Review by Jack Foley
DVD SPECIAL FEATURES (2-DISC): Audio Commentary By Director Stefen Fangmeier; Extended And Deleted Scenes With Optional Audio Commentary By Director Stefen Fangmeier; Inside The Inheritance Trilogy: The Magic Of Eragon – Featurette; The Inhabitants Of Alagaesia – Featurette; Vision Of Eragon; Featurette With Optional Commentary By Stefen Fangmeier; Storyboards; Ed Speleers Auditions; Interview With Christopher Paolini; The Secrets Of Alagaesia – Featurette; Saphira’s Animation Guide; Trailers.
THE fact that Eragon is based on the first of a trilogy of books written by a 16-year-old is both its biggest strength and its Achilles heel.
The film version looks set to wow younger audiences with its CGI dragons and attractive male lead but it lacks the emotional gravitas of either Star Wars or Lord Of The Rings, both of which it borrows from heavily in order to get bums on seats.

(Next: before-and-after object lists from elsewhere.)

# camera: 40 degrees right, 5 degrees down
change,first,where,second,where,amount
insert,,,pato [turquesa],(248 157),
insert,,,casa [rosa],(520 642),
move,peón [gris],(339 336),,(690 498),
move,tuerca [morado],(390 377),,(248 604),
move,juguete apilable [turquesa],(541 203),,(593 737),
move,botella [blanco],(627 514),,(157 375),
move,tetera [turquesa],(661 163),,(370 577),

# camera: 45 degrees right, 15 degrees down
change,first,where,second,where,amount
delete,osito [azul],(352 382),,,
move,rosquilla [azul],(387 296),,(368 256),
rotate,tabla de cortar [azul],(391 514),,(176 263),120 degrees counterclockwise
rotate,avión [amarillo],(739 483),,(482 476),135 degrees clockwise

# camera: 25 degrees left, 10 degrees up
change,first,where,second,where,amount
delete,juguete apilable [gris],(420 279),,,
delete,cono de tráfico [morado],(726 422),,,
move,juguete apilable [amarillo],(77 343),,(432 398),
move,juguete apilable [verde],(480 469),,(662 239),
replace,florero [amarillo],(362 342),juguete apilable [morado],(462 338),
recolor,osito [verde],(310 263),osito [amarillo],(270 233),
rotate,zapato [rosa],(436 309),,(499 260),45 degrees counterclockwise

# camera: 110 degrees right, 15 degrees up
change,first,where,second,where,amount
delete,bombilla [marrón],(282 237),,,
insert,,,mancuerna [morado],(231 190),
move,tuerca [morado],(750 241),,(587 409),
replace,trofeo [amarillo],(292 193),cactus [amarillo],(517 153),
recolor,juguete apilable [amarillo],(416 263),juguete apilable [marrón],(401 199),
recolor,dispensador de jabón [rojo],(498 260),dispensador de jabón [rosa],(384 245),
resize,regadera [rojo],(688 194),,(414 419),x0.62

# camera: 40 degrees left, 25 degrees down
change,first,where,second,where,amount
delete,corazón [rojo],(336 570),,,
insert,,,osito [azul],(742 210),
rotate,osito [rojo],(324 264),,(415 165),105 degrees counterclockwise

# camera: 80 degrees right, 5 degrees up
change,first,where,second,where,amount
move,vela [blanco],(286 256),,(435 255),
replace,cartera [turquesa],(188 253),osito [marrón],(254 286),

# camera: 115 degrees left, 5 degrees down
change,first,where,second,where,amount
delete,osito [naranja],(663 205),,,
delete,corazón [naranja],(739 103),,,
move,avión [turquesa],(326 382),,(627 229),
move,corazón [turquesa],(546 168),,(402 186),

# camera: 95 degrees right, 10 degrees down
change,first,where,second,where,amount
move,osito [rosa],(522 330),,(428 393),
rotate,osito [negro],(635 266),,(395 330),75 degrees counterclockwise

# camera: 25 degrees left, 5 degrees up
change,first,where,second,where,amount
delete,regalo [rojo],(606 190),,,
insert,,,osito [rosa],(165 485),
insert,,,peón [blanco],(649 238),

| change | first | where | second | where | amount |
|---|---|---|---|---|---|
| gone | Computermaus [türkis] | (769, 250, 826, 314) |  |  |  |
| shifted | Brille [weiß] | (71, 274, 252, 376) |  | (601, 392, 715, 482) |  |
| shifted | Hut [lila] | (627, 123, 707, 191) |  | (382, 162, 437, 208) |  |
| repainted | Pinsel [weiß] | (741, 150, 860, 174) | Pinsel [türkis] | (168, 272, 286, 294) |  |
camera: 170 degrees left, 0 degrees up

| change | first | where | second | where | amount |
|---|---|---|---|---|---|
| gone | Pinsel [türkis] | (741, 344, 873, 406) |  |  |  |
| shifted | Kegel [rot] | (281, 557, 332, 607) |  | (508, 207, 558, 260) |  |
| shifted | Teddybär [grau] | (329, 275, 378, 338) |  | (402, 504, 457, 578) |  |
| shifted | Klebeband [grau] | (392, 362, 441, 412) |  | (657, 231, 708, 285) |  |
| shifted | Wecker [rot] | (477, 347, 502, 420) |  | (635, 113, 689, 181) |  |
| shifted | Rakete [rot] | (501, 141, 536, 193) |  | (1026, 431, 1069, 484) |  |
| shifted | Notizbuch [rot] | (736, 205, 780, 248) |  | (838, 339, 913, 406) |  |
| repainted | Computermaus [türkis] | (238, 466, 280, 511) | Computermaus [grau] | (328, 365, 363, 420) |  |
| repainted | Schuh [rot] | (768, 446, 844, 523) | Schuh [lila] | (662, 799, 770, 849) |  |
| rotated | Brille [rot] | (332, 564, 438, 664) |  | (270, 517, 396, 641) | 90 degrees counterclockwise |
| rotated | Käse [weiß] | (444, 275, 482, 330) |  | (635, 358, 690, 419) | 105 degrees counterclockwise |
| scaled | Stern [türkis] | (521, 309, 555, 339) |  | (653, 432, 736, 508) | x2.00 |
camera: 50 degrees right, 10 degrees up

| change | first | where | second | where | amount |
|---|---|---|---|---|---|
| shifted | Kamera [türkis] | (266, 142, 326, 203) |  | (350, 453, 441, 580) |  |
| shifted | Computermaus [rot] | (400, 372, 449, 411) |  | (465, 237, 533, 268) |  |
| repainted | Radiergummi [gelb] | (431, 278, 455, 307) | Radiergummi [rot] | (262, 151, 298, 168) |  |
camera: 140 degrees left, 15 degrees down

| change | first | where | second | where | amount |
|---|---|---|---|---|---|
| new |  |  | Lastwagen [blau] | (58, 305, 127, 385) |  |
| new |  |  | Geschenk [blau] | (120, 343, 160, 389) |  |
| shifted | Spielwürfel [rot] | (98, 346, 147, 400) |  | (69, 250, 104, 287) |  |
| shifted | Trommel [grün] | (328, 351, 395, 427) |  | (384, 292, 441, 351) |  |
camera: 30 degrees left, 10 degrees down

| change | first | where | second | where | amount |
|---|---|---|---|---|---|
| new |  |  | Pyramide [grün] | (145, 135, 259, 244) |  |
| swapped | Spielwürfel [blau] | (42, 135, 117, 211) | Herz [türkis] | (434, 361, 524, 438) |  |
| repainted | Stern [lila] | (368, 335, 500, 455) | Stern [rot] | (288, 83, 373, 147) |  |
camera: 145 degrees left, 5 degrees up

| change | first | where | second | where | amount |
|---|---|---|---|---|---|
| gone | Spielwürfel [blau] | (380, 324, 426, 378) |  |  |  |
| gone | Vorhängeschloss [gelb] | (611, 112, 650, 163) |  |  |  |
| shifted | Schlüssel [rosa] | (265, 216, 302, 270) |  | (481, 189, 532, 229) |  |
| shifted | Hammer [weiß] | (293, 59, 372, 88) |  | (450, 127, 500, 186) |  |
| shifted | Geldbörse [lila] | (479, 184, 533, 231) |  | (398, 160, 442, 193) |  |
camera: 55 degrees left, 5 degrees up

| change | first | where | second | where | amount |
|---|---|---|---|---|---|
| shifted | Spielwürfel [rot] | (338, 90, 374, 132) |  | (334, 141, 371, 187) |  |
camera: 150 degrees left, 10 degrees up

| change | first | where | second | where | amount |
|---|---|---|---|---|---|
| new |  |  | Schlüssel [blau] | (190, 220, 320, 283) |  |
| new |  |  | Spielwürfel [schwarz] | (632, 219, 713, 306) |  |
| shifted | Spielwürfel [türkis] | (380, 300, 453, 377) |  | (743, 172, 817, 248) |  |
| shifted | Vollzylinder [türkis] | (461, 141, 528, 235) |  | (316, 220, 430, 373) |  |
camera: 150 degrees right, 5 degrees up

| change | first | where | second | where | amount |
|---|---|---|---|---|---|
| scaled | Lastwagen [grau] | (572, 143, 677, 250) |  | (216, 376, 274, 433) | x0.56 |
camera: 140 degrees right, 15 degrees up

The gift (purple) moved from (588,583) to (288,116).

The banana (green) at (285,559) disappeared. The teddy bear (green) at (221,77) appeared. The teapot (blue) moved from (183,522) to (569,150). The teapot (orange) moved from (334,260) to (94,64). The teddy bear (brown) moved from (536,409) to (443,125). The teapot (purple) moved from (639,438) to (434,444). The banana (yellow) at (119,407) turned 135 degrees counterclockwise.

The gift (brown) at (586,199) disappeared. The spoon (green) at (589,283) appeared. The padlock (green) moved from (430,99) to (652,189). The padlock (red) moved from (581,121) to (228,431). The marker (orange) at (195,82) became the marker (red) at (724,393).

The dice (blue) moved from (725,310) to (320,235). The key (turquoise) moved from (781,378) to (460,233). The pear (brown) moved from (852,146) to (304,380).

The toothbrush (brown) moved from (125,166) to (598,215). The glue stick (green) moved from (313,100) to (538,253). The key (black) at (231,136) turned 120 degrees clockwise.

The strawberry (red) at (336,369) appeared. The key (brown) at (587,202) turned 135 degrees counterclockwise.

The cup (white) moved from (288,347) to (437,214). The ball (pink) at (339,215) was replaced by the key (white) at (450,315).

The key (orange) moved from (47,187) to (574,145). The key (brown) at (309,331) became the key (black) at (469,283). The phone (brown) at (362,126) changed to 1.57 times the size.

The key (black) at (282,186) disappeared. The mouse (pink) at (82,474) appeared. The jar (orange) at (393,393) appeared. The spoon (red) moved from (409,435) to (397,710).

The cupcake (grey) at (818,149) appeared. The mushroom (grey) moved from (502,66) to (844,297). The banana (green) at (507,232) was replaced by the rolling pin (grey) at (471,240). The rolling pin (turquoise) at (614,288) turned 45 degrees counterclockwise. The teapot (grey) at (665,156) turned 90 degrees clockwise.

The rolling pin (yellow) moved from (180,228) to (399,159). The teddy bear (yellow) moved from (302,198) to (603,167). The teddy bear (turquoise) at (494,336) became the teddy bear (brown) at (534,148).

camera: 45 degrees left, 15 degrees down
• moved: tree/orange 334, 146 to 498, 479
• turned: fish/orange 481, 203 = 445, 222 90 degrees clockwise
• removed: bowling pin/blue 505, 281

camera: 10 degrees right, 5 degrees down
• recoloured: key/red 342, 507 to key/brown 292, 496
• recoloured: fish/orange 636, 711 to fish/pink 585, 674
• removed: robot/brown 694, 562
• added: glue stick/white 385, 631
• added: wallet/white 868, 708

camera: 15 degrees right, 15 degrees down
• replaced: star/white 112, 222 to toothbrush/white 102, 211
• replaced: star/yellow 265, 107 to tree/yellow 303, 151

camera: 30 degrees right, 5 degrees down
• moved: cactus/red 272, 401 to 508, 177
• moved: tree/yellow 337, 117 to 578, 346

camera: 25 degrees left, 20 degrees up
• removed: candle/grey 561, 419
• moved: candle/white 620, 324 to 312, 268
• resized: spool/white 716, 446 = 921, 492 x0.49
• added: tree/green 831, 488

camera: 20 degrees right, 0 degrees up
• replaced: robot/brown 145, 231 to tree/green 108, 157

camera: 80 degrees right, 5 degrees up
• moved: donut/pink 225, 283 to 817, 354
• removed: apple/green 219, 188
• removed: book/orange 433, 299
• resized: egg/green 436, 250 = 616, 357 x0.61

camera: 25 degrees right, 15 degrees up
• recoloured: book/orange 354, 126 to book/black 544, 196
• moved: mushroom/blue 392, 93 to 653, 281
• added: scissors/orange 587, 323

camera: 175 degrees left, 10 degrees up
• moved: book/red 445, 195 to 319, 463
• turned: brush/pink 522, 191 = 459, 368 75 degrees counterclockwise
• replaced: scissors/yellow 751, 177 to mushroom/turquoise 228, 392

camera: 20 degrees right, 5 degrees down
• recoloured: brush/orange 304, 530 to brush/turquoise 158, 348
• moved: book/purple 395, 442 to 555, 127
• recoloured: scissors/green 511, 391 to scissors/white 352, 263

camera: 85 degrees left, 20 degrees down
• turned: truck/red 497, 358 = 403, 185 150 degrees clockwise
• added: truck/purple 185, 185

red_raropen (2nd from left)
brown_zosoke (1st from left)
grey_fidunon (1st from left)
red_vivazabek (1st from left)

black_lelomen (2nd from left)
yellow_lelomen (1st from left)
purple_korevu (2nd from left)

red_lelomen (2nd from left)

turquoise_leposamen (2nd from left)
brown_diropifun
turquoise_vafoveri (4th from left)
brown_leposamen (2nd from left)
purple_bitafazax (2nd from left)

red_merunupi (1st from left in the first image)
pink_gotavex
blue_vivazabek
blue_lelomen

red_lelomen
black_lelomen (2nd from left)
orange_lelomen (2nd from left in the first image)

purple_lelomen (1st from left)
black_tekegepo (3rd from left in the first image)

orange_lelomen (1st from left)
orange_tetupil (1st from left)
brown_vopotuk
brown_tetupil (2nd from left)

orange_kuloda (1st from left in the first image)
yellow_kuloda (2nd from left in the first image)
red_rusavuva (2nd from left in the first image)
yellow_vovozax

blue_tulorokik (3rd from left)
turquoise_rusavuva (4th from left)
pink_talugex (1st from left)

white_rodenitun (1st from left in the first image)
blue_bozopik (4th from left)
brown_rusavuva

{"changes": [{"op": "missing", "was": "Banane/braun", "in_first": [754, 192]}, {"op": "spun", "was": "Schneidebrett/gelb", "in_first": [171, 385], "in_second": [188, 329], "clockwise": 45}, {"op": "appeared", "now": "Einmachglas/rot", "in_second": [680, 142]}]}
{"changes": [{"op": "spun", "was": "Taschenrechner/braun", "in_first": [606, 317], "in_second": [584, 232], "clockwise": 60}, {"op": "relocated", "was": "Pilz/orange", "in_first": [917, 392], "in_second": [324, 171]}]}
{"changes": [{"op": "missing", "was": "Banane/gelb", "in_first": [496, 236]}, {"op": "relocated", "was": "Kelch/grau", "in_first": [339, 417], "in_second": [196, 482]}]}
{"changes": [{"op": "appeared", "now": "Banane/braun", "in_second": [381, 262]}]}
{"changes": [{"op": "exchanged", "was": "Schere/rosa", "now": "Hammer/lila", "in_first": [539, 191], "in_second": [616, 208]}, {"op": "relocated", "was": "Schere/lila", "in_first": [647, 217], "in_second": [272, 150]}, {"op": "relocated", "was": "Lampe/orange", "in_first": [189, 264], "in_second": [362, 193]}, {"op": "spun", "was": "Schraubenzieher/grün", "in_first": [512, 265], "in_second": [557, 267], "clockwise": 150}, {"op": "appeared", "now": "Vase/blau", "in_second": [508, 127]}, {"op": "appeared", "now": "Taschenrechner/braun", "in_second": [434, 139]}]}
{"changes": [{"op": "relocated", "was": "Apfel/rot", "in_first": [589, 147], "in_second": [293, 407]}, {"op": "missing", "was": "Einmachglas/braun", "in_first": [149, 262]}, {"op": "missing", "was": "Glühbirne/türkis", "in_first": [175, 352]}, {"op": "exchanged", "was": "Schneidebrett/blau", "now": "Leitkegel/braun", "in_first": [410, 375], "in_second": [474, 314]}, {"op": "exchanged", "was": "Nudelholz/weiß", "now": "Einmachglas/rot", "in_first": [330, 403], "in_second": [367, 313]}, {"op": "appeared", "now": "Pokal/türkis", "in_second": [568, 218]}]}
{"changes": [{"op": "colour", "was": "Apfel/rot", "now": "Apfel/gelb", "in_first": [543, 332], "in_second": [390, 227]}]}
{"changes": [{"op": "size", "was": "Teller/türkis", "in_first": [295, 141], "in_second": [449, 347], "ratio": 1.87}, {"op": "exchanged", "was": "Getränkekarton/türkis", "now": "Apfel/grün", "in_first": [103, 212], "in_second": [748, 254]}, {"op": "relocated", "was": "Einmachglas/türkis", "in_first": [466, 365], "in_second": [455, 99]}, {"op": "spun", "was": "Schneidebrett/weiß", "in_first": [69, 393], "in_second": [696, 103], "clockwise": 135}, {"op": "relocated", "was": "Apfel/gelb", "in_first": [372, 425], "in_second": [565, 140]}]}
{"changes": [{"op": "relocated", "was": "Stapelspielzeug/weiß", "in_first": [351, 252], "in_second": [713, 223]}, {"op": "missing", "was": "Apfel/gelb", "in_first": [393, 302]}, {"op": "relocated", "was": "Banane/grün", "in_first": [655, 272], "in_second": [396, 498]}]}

That isn’t to say Eragon is a bad experience, merely an underwhelming one that pretty much goes through the motions for this sort of thing.
Ed Speleers stars as young farmer Eragon whose discovery of a dragon’s egg in the woods near his home heralds the time of the Dragon Riders once again.
Once the egg hatches and he names the newborn beast Saphira (voiced by Rachel Weisz), the two unite with a former Dragon Rider (Jeremy Irons) and a captive female warrior (Sienna Guillory) to tackle an evil king (John Malkovich) and his sorcerer apprentice (Robert Carlyle).
First-time director Stefen Fangmeier is a veteran of Industrial Light & Magic (ILM) and has a BAFTA-winning background as a special effects magician on the films Saving Private Ryan and The Perfect Storm.
But while he capably handles the special effects element, he finds himself let down by a featherlight script and some fairly average performances.
Newcomer Speleers looks dashing as the eponymous hero and does OK with most of the material but is sorely found lacking during some of the weightier moments. And John Malkovich does his best pantomime villain routine as the evil King Galbatorix.
Only Jeremy Irons and Robert Carlyle emerge with much credit – the former providing sterling work as Eragon’s friend and mentor and the latter rising above some hammy dialogue to create an imposing nemesis.
The dragon itself is a suitably impressive CGI creation that breathes fire and swoops all over the place and she commands enough screen time to ensure that kids will be enthralled.
But Rachel Weisz fails to inject her with much charisma vocally, uttering worthy but dull lines that provide jarring reminders that the script did originate from the mind of a 16-year-old.
Fangmeier does, at least, make good use of some spectacular Slovakian locations and never allows the effects to dominate but his decision to borrow from better genre movies tends to infuriate.
Eragon’s realisation of his destiny is lifted right out of the Luke Skywalker handbook, while the film sails pretty close to Lord of the Rings territory on more than one occasion.
But given that the source novel was written by a teenager for teenagers (and younger), it’s hardly surprising to find that it plays best for that demographic. They’ll be suitably entertained without necessarily believing that Eragon has the potential to give Tolkien or JK Rowling a run for their money.